Who can use and benefit from tool?

This toolkit aims to scaffold the work of destination managers to identify areas of overtourism concern and implement measures to mitigate the negative impacts of tourism while promoting smarter tourism practices. By performing local monitoring of tourism crowding, an it’s ability to obtain near real-time data, allows short-term decision-making, such as reinforcing or freeing up human and technical resources assigned to managing tourist crowding on the ground. This can help ensure that tourism benefits both visitors and residents while preserving the natural and cultural resources that make destinations appealing. Mitigating overtourism with this tool benefits many stakeholders, in the following ways, such as: – Heritage managers – which can elude heritage degradation more effectively, thus retaining the authenticity of destinations; – Local authorities – with improved services by making just-in-time decisions and planning more effectively urban cleaning and public safety routines, as well as reducing operating costs; – Local businesses – with increased share of tourism income; – Tourists – with increased visit satisfaction, with fewer delays, and can provide more guarantees of safety and cleanliness; – Tourism specialists – which can speed up service delivery and quality of service; – Local residents – with reduced stress from over-occupation of personal space and privacy, as well as improved attitude towards tourists and tourism professionals. 

How Can I use it?

SMEs or other entities can make use of this tool to enable overtourism mitigation actions. Several practical example can be provided, such as promoting the visitation to less occupied but equally attractive areas, applied in recreational, cultural, or religious spots, both in indoor scenarios like palaces, museums, monasteries, or cathedrals, or in outdoor ones such as public parks, camping parks, concerts, fireworks, or video mapping shows. Besides assuring a better visiting experience (e.g. by inviting tourists to less occupied areas / rooms), these actions are also necessary for security reasons (e.g., to prevent works exhibited in a museum from deteriorating or even being vandalized by exceeding room capacity), health reasons (e.g., preventing infection in pandemic scenarios by not exceeding the maximum people density specified by health authorities), or even for resource management (e.g. to reduce the intervention of security and cleaning teams). 

The tool is accesible from this link – 

Why use this tool/application instead of something else that already exists? 

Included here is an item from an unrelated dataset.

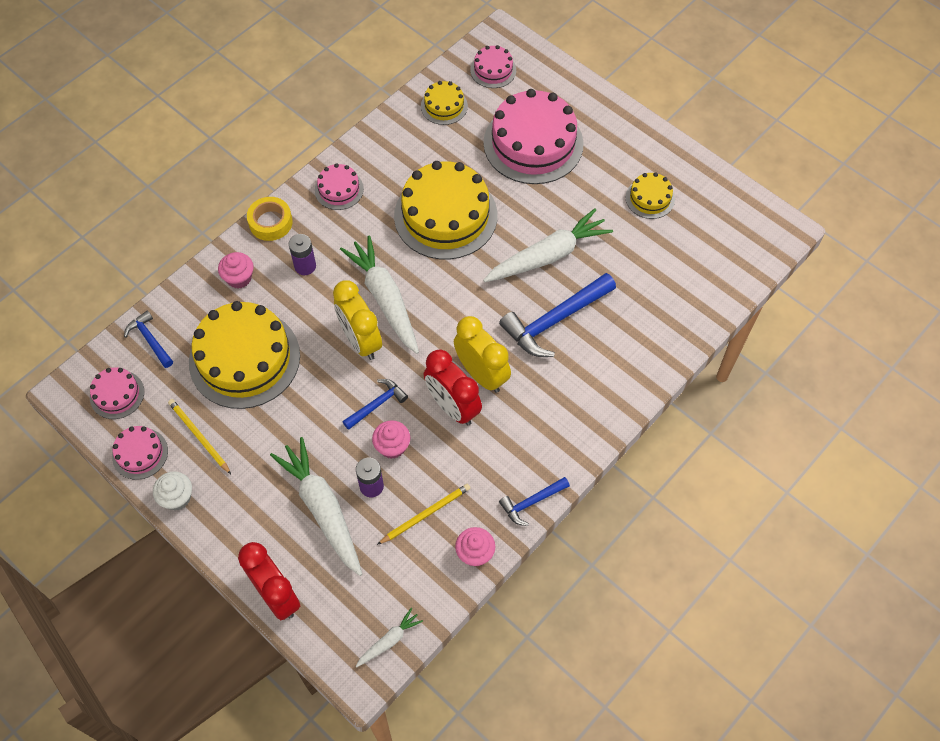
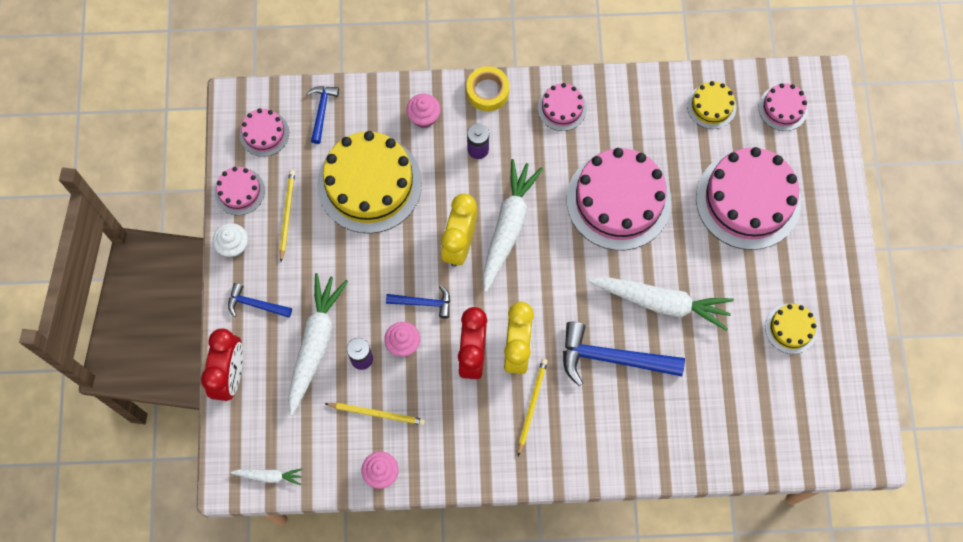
camera: 45 degrees right, 10 degrees up
yellow cake [394,161,497,260] -> pink cake [567,148,672,250]
blue hammer [499,477,570,526] -> blue hammer moved to [228,283,292,318]
none -> yellow pencil [518,359,548,456]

There are other technologies available for crowd detection and monitoring, but they present several disadvantages. To detect the number of persons in a given area it is also possible to use: – sound-based approach’s – but precision and detection ranges achieved are low, and present privacy issues; – vision-based approach’s – high cost due to hardware and computationally demanding tasks that are not affordable for edge computing, and also present privacy issues; – use social media content – since geo-location information needs to be tagged in people’s posts, only a portion of this information can be accessed and utilized, making this approach less representative of the actual crowding level; – use metadata provided by mobile operator’s – this method is focused on retrieving crowding patterns and predictions from past gathered data, and not in real-time, and usually with a not detailed special resolution. The use of mobile data is usually the most mature and available alternative, but operator’s willing to monetize network data, at a high cost, may render this last approach unfeasible for many SMEs, without providing a detailed and in real-time solution.